All of that said, here’s my confessional, this time I’m fighting some fears. I’ve seen the beautiful and tragic sides of birth. I am no longer naive. I have a very healthy respect for the birth process because I’ve seen it take all sorts of unexpected twists and turns leaving women breathless with sadness … and happiness too. Have I seen it all? No. I stand with great respect towards those doulas, birth assistants, midwives and L&D nurses who have seen much, much more. I know I haven’t seen it all, yet. Have I seen enough to keep me humble towards it? Yes. With my first pregnancy, I think I was a bit flippant – of course I can have natural childbirth and of course everything will go fine, why wouldn’t it? But this time, I’m lacking that bravado.
One of the question we ask new parents is, “What is it that you need to know about yourself in order to birth your baby?”

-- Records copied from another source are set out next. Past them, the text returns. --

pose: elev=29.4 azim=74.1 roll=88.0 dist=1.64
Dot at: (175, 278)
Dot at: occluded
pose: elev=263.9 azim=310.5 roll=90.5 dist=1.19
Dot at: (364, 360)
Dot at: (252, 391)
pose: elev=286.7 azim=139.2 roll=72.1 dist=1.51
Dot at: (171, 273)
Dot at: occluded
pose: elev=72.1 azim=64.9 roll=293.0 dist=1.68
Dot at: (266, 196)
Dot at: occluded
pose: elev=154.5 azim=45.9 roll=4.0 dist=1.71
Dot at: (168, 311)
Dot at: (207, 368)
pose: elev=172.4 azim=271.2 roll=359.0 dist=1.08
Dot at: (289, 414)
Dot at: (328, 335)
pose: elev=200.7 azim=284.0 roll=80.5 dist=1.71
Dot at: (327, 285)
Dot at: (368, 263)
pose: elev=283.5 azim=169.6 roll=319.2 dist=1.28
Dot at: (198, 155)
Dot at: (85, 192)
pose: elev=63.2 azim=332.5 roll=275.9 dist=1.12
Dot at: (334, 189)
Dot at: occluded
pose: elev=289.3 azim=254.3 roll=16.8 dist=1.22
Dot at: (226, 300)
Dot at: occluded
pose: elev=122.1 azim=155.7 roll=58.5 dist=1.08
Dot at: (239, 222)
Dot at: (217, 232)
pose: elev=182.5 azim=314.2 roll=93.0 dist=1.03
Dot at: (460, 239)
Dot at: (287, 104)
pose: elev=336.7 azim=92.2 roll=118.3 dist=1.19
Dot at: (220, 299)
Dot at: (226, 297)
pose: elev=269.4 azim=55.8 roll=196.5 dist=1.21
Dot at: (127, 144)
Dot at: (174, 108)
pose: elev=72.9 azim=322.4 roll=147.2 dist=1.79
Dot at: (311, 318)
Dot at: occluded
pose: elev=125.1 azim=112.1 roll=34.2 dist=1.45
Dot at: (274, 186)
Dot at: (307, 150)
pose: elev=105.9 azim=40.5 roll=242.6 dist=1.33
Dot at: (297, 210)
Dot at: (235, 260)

In our Birthing From Within class that we teach every Tuesday night, one of the questions we ask new parents is, “What is it that you need to know about yourself in order to birth your baby?” When I took the class two years ago my question was, “How can I keep my shit together in labor?” I learned that the answer is you can’t. Control is an illusion, especially regarding labor, and I had to let go of mine before my labor began. I didn’t keep it together during my labor and that’s precisely what made it beautiful – sacred chaos. However, I had to come to terms with that before hand, and with my husband’s help and lots of communication about what labor can look like, I did. Today though, I have a new question to make peace with; a new paper tiger to face. Here is my question, “How can I still have a beautiful birth now that I’ve seen what can really go wrong during labor and birth?”
I have an answer brewing in my heart, but I would rather not share it just yet, I think it needs more time to steep. In the meantime, I ask you…
What is it that you need to know about yourself in order to birth your baby?